The two officers arrived, uniformed in a patrol car; the man I recognised from last time, when I saw someone in the garden: the younger guy, with a round open face. I made sure to take in their names, this time – stay in control. He’s PC Kaur; his colleague, PC Sweet, is compact and businesslike, her face carefully made up.
It’s far too late, of course, for them to do anything, that much was soon obvious. I think that it must have happened about 2.30 a.m., I told them, but I didn’t even think to check my alarm clock until later, when I took a break from my spot by the window to go over to the green digits and commit it to memory: 3:21.
It falls to Kaur to say it, as we’re all gathered in the kitchen.

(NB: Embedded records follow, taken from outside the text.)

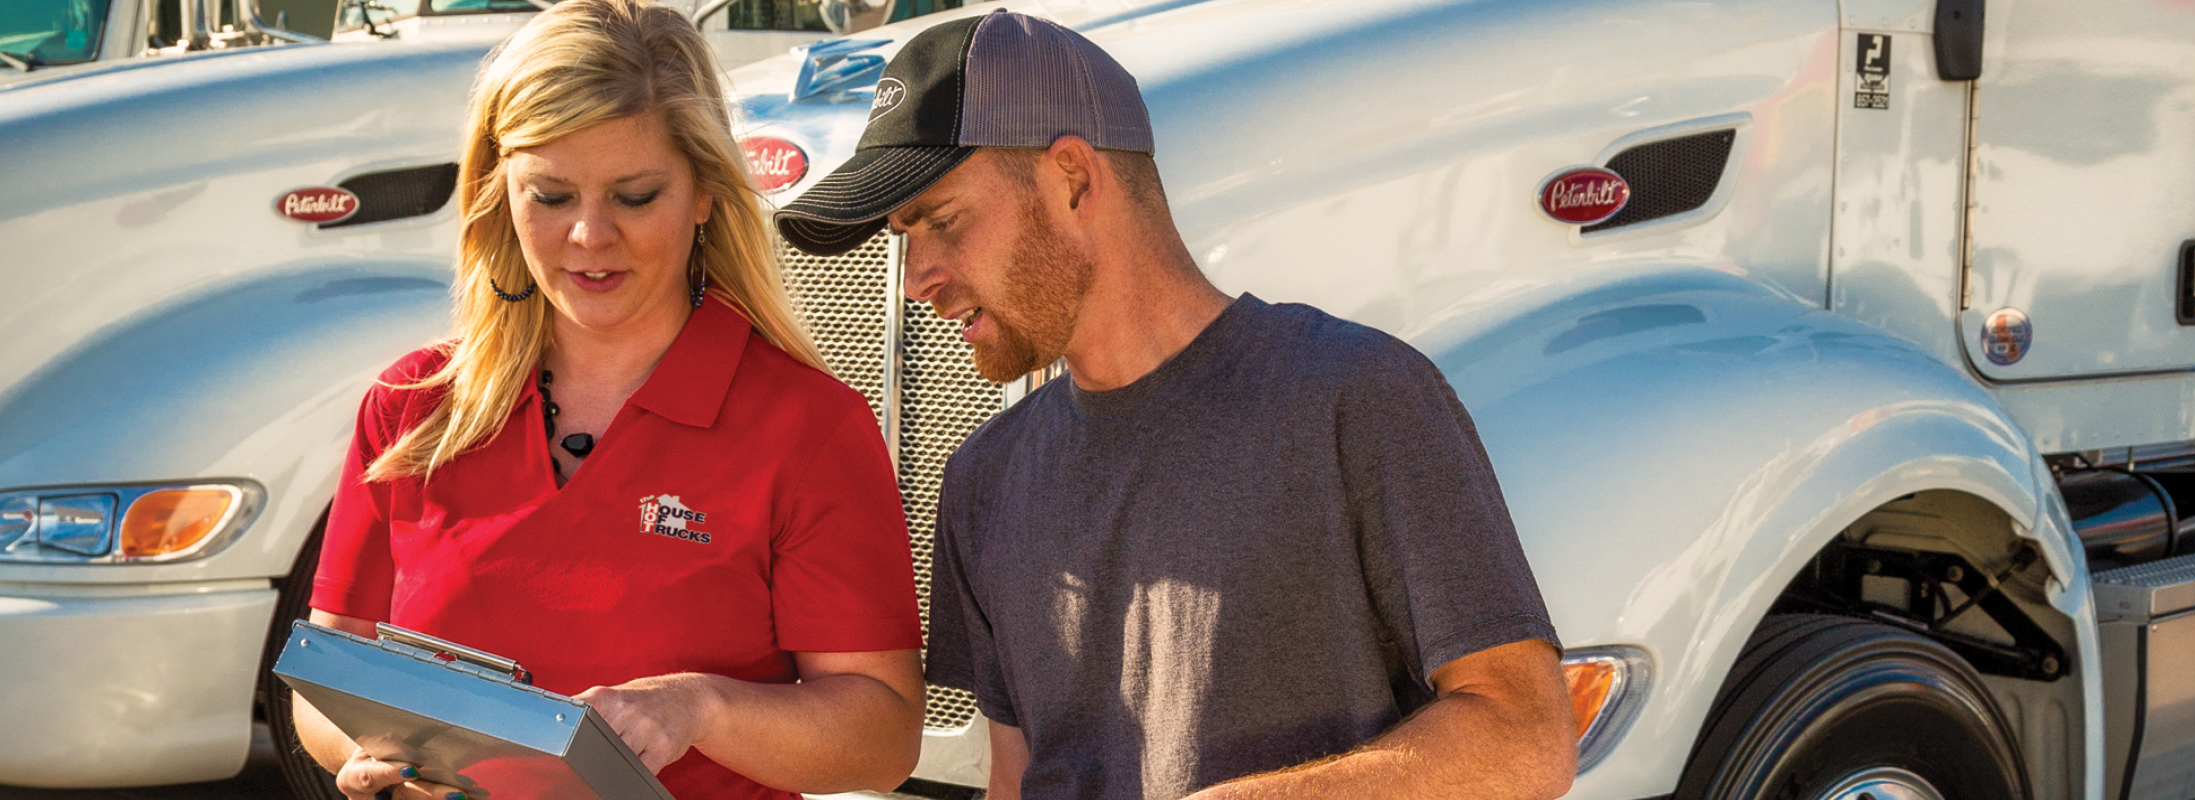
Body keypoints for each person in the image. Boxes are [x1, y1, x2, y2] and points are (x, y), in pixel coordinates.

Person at [775, 11, 1578, 800]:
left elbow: (1527, 738)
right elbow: (1016, 778)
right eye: (904, 239)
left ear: (1074, 180)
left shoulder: (1355, 397)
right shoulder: (985, 481)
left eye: (943, 222)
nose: (917, 280)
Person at [292, 1, 927, 797]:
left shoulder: (807, 426)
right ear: (497, 192)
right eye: (552, 197)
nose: (591, 235)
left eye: (634, 196)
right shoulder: (411, 408)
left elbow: (882, 737)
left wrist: (703, 708)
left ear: (705, 193)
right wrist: (368, 757)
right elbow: (325, 682)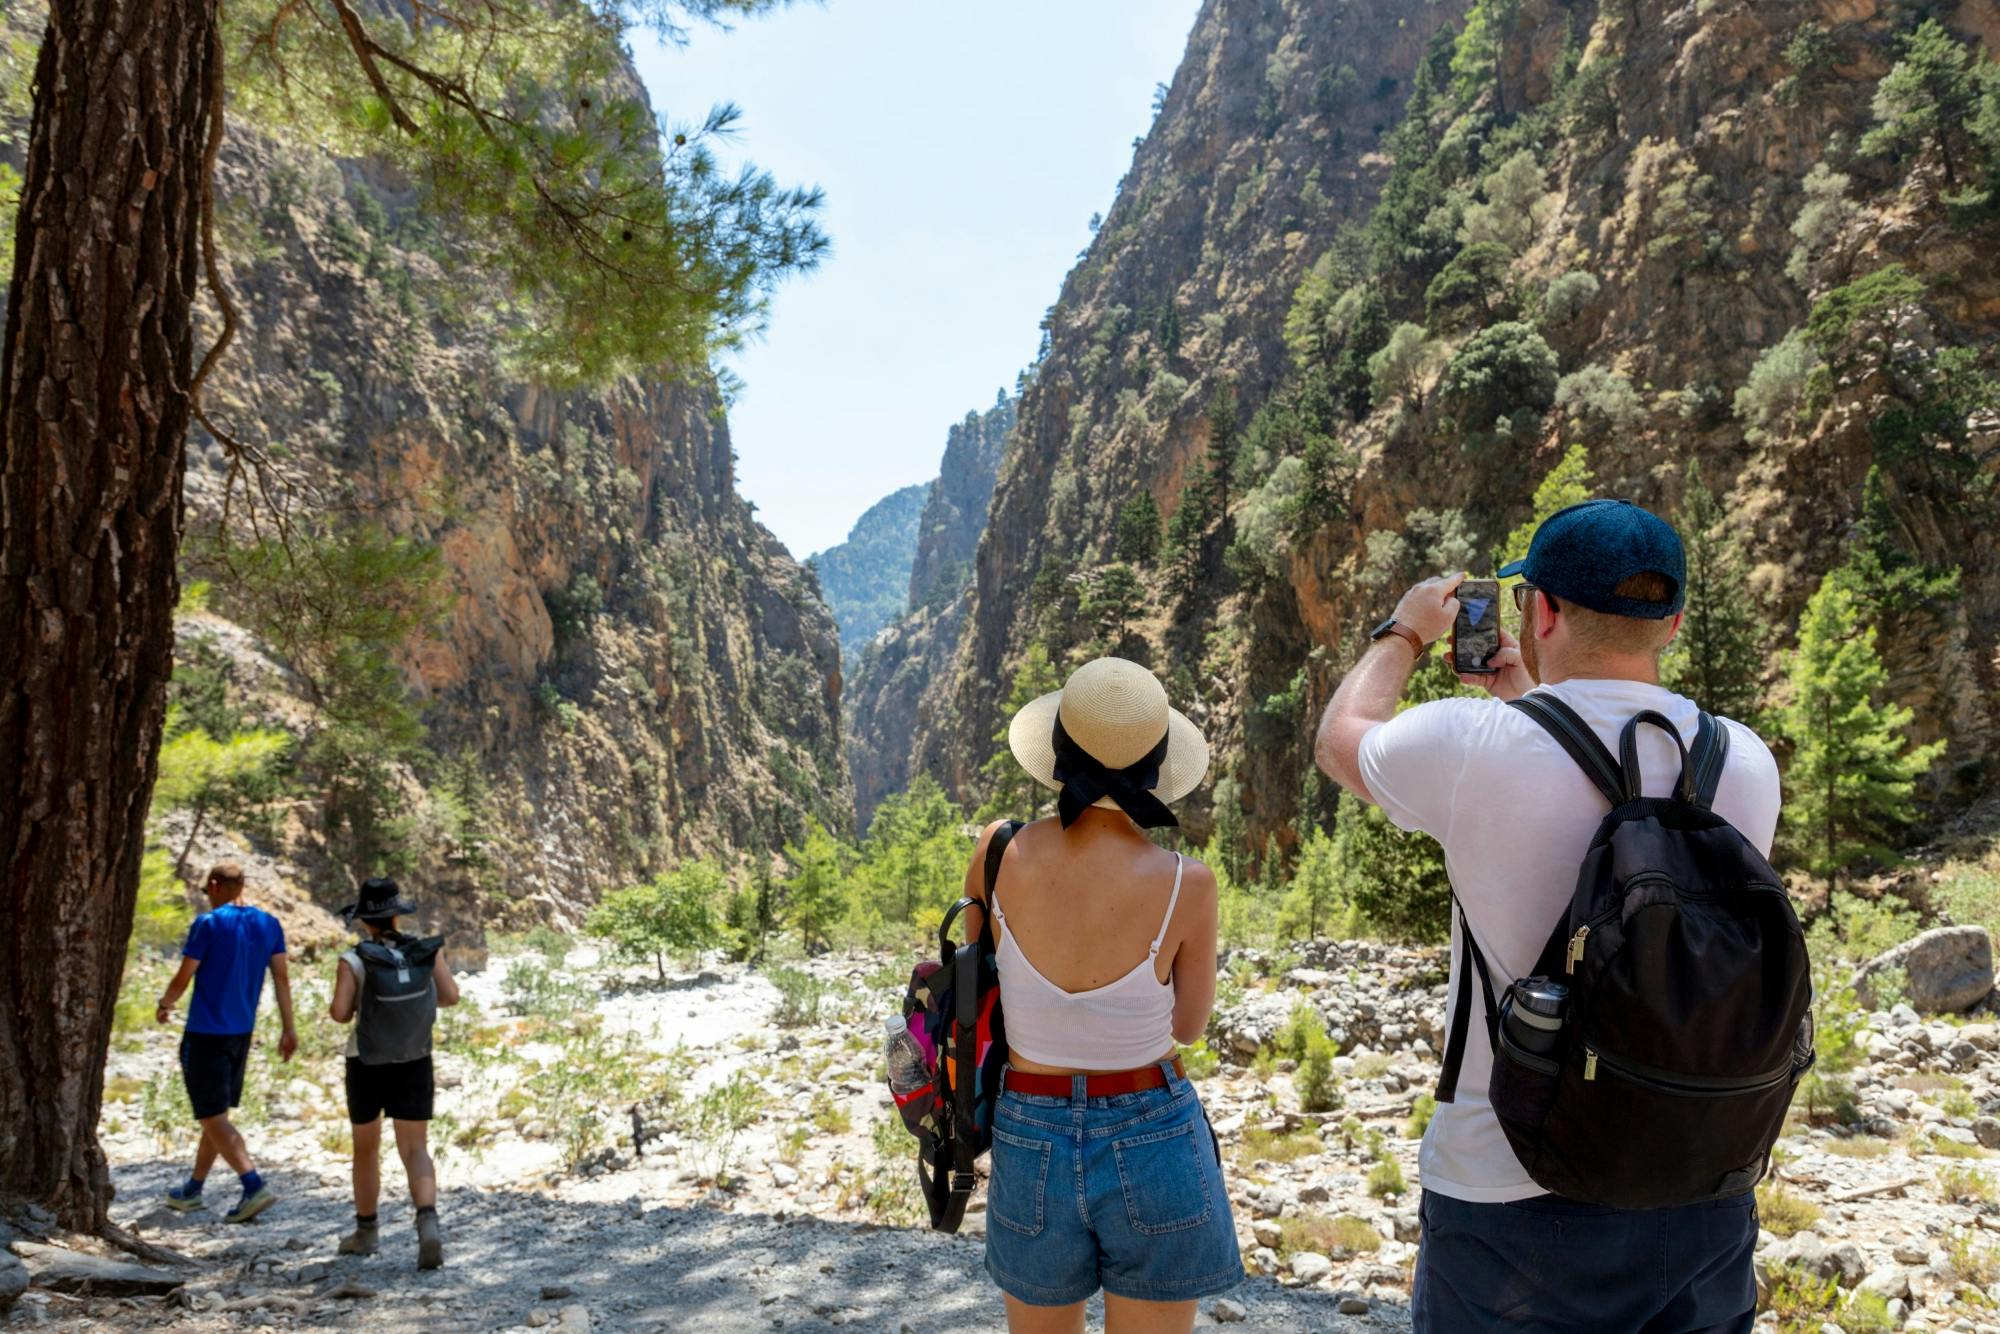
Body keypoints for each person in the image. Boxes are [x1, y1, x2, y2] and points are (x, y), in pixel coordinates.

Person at [1314, 499, 1782, 1333]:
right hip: (1703, 1189)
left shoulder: (1469, 746)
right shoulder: (1743, 759)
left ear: (1544, 608)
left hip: (1512, 1195)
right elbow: (1610, 791)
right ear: (1671, 622)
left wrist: (1404, 632)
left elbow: (1342, 738)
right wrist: (1528, 692)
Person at [968, 656, 1240, 1334]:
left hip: (1030, 1128)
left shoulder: (996, 852)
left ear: (1058, 751)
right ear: (1157, 766)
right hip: (1154, 1129)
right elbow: (1190, 1025)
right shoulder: (1188, 882)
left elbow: (980, 985)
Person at [329, 876, 459, 1269]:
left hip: (366, 1063)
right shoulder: (425, 951)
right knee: (415, 1148)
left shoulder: (354, 959)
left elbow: (339, 1013)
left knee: (366, 1148)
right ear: (397, 915)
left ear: (364, 920)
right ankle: (428, 1223)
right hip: (415, 1059)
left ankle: (366, 1232)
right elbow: (451, 996)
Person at [156, 861, 297, 1223]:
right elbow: (282, 978)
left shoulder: (208, 924)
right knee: (216, 1114)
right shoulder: (269, 924)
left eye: (207, 892)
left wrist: (165, 1004)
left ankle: (253, 1185)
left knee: (212, 1115)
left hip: (205, 1032)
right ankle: (193, 1189)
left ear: (216, 885)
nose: (208, 899)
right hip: (241, 1033)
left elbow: (184, 974)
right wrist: (288, 1028)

‘Mrs Harlow, how could someone have got in? There’s no sign of forced entry. You said it yourself, there are two locks on the front door, and you unlocked them both as you went out.’
I’ve been thinking this myself. As they’ve been looking inside and outside, checking the doors and windows, I’ve quietly checked something too, while Dad and Charlotte were putting on the kettle.
It’s best if I show them. ‘Come and look at this,’ I say. ‘We can go out the back door.’
We all file out through the utility room; the officers then my family at the back. For a second it reminds me of something from my old life: a hostess guiding her guests out into the garden. What’s happened to me?
Outside, I lead them around the side of the house and reach for the brick, hidden under a bush. Little things move, suddenly exposed to the bright light, wiggling back into the dark soil. The keys are still there: the Yale and the heavier one, for the deadlock.
‘I checked a bit earlier,’ I explain now, ‘and saw them. I’d totally forgotten they were there. We used to leave them out for Sophie, my daughter, when she came home from school and I wasn’t in. And when she – when she left, well, I suppose no one ever moved them.’ It’s so safe round here anyway. Who’d ever find them? Then, when it was just me, they’d never crossed my mind.
There’s a cough from behind me. ‘And these are the back door keys?’ says PC Kaur.
‘No, the front door.’
Sweet now, her tone impressively neutral: ‘Mrs Harlow, are you suggesting that someone used these keys, let themselves in round the front, and then put them back?’
‘I don’t think burglars behave like that, love,’ says Dad.
‘I know they don’t,’ I say, calmly. ‘But it’s the only thing I can think of. And you know, even if I did put the chain on at night—’
‘Kate!’ Dad, of course.
‘… I know, I should, and maybe I did, I don’t remember; anyway, the chain’s so long, you can just reach a hand round and slip it off. I’ll show you if you like.’ I look at the faces in front of me: the officers blank, professional; my family pinched with worry.
I fill in the silence. ‘I mean, I will get a new one of course; I’d better change the locks too.’
‘That’d be a – good idea,’ says Kaur. ‘Now, have you thought about where you’ll stay tonight, if you feel nervous again? Because there was the other night too, wasn’t there.’ He’s being too nice.
‘Not yet. I mean, I’ve my family’ – I gesture in their direction – ‘but what’s going to happen now?’
A thought rises: do they know about the calls from the phone box? Would Nicholls have shared that information?
‘Well, we’ve looked around, all over now,’ says the woman, Sweet, ‘there’s no signs of entry, nothing’s been taken, as you say. If that does change, of course, let us know.’
‘But aren’t you going to dust the keys for prints?’ I turn to Kaur. ‘And after that person in my garden, when you came, the other night …’
‘I don’t think that will be necessary, in this case, Mrs Harlow,’ says Kaur. ‘We’ll file a report, of course. So if you do find anything’s gone, you’ll have a crime reference number, and you can report that to your insurer.’
Sweet starts talking again. It might be wise if I stayed with friends and family, perhaps tonight. Just for a night or two until I feel more … myself. Dad and Charlotte are chipping in now, and of course I can stay with them, maybe for a while; perhaps that would be best. I’ve stopped talking.
The two officers don’t stick around long after that. I’m sure by now. They know. They know about the phone calls. I’ve shown up in a database, or someone’s mentioned it. Something.
And they don’t believe me about last night.